J'avais 15 ans quand je suis arrivé ici.
J'ai opté pour la crête dès mon arrivée en Italie. Les gens aiment.
On dit aussi que j'ai une banane ou que je ressemble à un coq.
Ca vient de mon prof, Annamaria.
Elle se moque tout le temps de moi. Elle me nomme 'coq'.
Je ne savais ni lire, ni écrire.
Quand je me suis rendu à la gare, je savais ni lire ni écrire.
J'ai mis huit mois à apprendre à lire et à écrire.
J'ai appris petit à petit. J'ignorais ce qu'était une bibliothèque.
J'avais honte, la première fois que je suis venu ici.
Pas possible!
Quand on me regardait, je me demandais: Ben quoi, qu'est-ce que j'ai?
Mes fringues sont sales? Je suis mal habillé?
Pourquoi on me zyeute comme ça?
J'ai dit à une femme: J'aimerais voir ce film.
Elle: Vas-y, je t'en prie!
Je redoutais sa réponse, mais elle était sympa.
Elle a fait: Tu veux bien me passer ta carte de biblio?
Sers-toi de la télécommande pour regarder.
Je me demande bien pourquoi on nous a expulsés si souvent.
Tous ces trucs. Je sais pas.
Après mon premier jour en classe...
je rentre au camp.
Ma mamie est si heureuse qu'elle éclate en sanglots.
Je lui demande: Pourquoi tu pleures?
Les enfants de ma génération n'allaient pas en classe comme toi.
Le lendemain matin, la police me réveille:
Lève-toi!
Moi: C'est qui? La police. Vous êtes expulsés.
Chacun rassemble ses affaires.
Faut emporter ses vêtements, les nuits étaient glaciales.
En moins de 10 minutes, les flics envahissent les baraques.
Les bulldozers rasent toutes les baraques.
Interdiction de récupérer vos trucs importants. J'ai tout perdu.
Il me restait que les souliers que j'avais aux pieds.
J'ai perdu tout ce que j'avais. Tout!
Mes jouets, mes ballons, mes cartes, tout le bazar, quoi.
Mes peluches. Tout est resté là-bas.
Depuis mon arrivée en Italie, il a un an, on m'a vidé huit fois.
A tous les coups j'avais le cafard.
Pour moi, c'était pas un campement. C'était ma maison.
L'endroit que j'aimais, où je rentrais tous les soirs...

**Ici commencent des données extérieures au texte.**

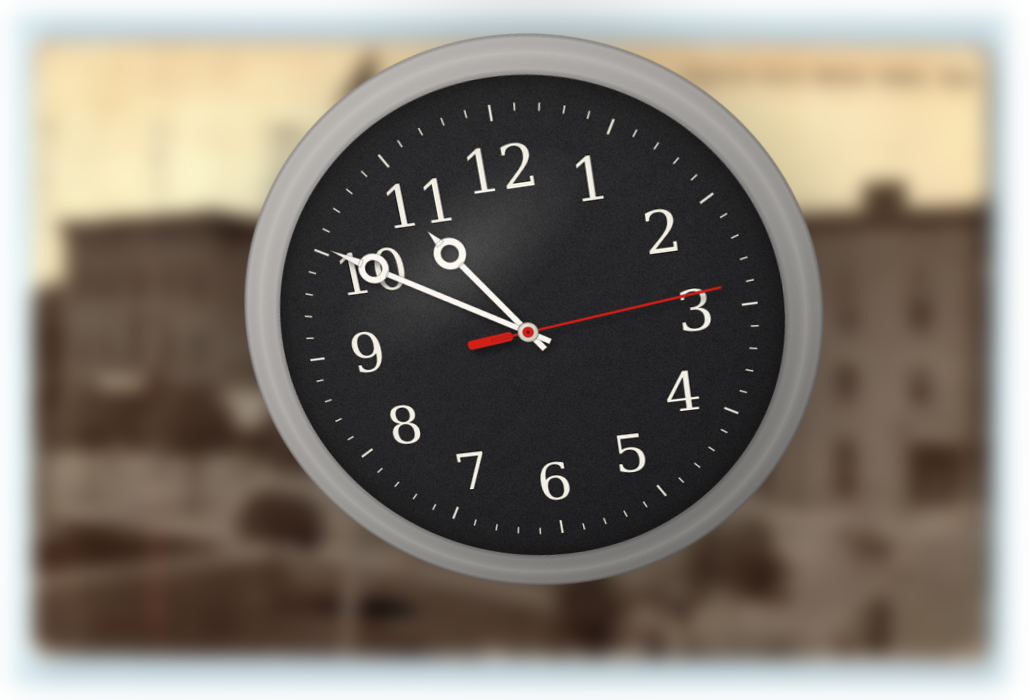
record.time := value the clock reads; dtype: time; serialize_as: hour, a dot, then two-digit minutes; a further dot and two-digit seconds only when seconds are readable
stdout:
10.50.14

la chaleur de la maison, de la baraque et tout ça.
Je rêvais de continuer, de travailler...
et d'être un gars comme il faut.
J'aimerais que ma sœur aille à l'école...

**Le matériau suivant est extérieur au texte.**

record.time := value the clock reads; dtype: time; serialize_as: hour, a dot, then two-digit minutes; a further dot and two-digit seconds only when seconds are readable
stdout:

et qu'elle termine pas comme moi.
Sans ces profs, je serais resté ignare.
La biblio est mon endroit préféré. Personne ne m'y a dit:
Marius, t'as pas le droit d'être ici, ne reviens plus jamais.

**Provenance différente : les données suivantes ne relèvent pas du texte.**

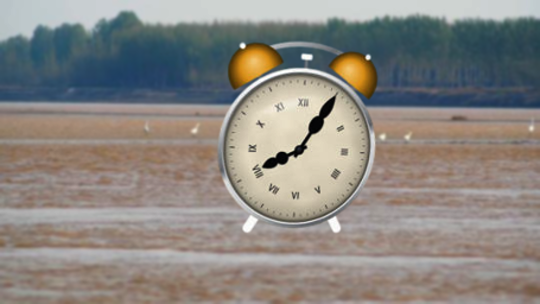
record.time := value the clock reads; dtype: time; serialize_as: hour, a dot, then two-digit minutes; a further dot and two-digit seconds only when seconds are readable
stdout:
8.05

C'est ici qu'on m'a dit que je ne devais pas avoir honte...
que je n'étais ni impoli, ni mal vêtu ni sale.
Même quand on m'avais chassé de chez moi et que j'avais plus rien...
je venais voir des films, lire et écrire et je repartais.
C'est pour moi le meilleur endroit jamais connu.
Des profs bénévoles instruisent Marius tous les jours.
Malgré ses huit expulsions...
Marius a appris l'italien, la lecture et l'écriture en huit mois.